The entire measurement system included the following devices and software:

Data acquisition system

• SIRIUSi-4xHV-4xLV – modular amplifier with 4x HV (high voltage), 4x LV (low voltage) analog inputs.

• DEWE-43A – 8-Channel USB Data Acquisition (DAQ) system for additional analog input channels and digital signals.

• Synchronization cable – for precise timing between systems.

Sensors and transducers

• CP30 current clamp (100 mV/A) – for supply current

• 3x PR200 current clamps (10 mV/A) – for motor phase currents

• DYN-200 torque sensor (0-5 V analog output, 30 Nm range)

• DYN-200 speed output (square wave, 6 V amplitude)

Motor and load

• BLDC Scooter Motor - 1 kW, 48 V rated

• Motor Controller – ASI BAC555

• Load Machine/Powder Brake – 25 Nm magnetic particle brake for adjustable mechanical loading.

DAQ and analysis software

• DewesoftX Professional – For synchronized data acquisition, visualization, and analysis.

• DewesoftX Power Analyzer Module – a software bundle for comprehensive power analysis with more than 100 parameters based on voltage and current for analyzing the motor's power consumption.

Methodology

The test procedure involves setting the motor to constant RPM and gradually increasing the torque of the motor using the powder brake until the motor stalls. This procedure allows identification of the peak torque point at each speed. I captured the data using the following Dewesoft configurations:

• Scope: Used for visualizing motor controller voltages and phase currents. Scope views were auto-triggered to capture clear waveform snapshots. Sinusoidal modulation patterns of the voltage signals were observable.

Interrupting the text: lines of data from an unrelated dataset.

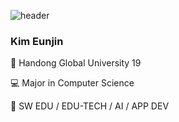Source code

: ![header](https://capsule-render.vercel.app/api?type=wave&color=auto&height=300&section=header&text=eunjin&fontSize=90)

<h3> Kim Eunjin </h3>

🏫 Handong Global University 19 

💻 Major in Computer Science

💭 SW EDU / EDU-TECH / AI / APP DEV



<!---
gracentruth/gracentruth is a ✨ special ✨ repository because its `README.md` (this file) appears on your GitHub profile.
You can click the Preview link to take a look at your changes.
--->
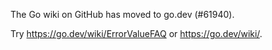 The Go wiki on GitHub has moved to go.dev (#61940).

Try <https://go.dev/wiki/ErrorValueFAQ> or <https://go.dev/wiki/>.

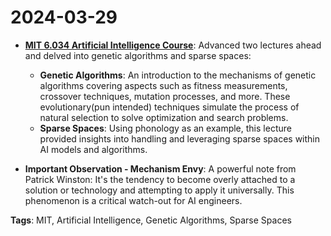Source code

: # 2024-03-29

- **[MIT 6.034 Artificial Intelligence Course](https://ocw.mit.edu/courses/electrical-engineering-and-computer-science/6-034-artificial-intelligence-fall-2010/)**: Advanced two lectures ahead and delved into genetic algorithms and sparse spaces:

    - **Genetic Algorithms**: An introduction to the mechanisms of genetic algorithms covering aspects such as fitness measurements, crossover techniques, mutation processes, and more. These evolutionary(pun intended) techniques simulate the process of natural selection to solve optimization and search problems.
    - **Sparse Spaces**: Using phonology as an example, this lecture provided insights into handling and leveraging sparse spaces within AI models and algorithms. 

- **Important Observation - Mechanism Envy**: A powerful note from Patrick Winston: It's the tendency to become overly attached to a  solution or technology and attempting to apply it universally. This phenomenon is a critical watch-out for AI engineers.

**Tags**: MIT, Artificial Intelligence, Genetic Algorithms, Sparse Spaces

• Filtering: I applied a low-pass filter to phase currents to reduce noise. Though it introduced a minor signal delay, the trade-off favored amplitude accuracy.

• Angle Sensor Math: I used the Frequency signal derived from the angle sensor mathematics module to measure the motor rotating speed.

• Vector Scope: Used for analyzing voltage and current phase relationships, allowing a deeper insight into real-time power flow with load increase.

• Digital Meters: Displayed average values for torque, RPM, supply voltage, and supply current.

• Recorders: Continuous recording of motor torque and speed to identify key operating regions.

Initial analysis

I conducted measurements at rotational speeds ranging from 50 to 600 RPM, with increments of 50 RPM. Dewesoft analysis interface allows convenient exploration of all recorded data, with synchronized viewing of instantaneous values across multiple channels:

This synchronized view is particularly effective for identifying transient events or subtle interactions between mechanical and electrical domains. During the analysis phase, additional filtering was applied to the torque channel to reduce noise and improve signal clarity.

The power software module provides a clear overview of the phase angles and power triangle.

Phase voltages and currents helped me assess if the motor is experiencing an unbalanced load or abnormal operating conditions. The relatively low power factor indicates that a significant amount of power is reactive, confirming the motor’s light load at this particular moment.

Detailed analysis

Since the detailed analysis in this application note required only torque and RPM data, these channels were exported as MATLAB files using a relative time scale.

The first step in the analysis involved generating torque-versus-speed motor profiles. These plots illustrate the motor’s stable operating regions and the maximum achievable output torque at each speed setpoint. It is also evident that the motor controller imposes a power limitation, causing the motor to stall earlier at higher RPMs:

The second chart presents motor power as a function of torque and speed. This visualization helps identify the point of maximum mechanical power output, which is again clearly limited by the controller’s capabilities:

Conclusion

The results confirmed that Dewesoft provides a robust, high-resolution platform for capturing the transient and steady-state behavior of electric motors. 

Key features such as real-time waveform triggering, intuitive vector scope analysis, and flexible filtering proved critical in visualizing and interpreting motor characteristics. 

Some challenges, like current measurement noise, were mitigated using digital filtering and averaging techniques.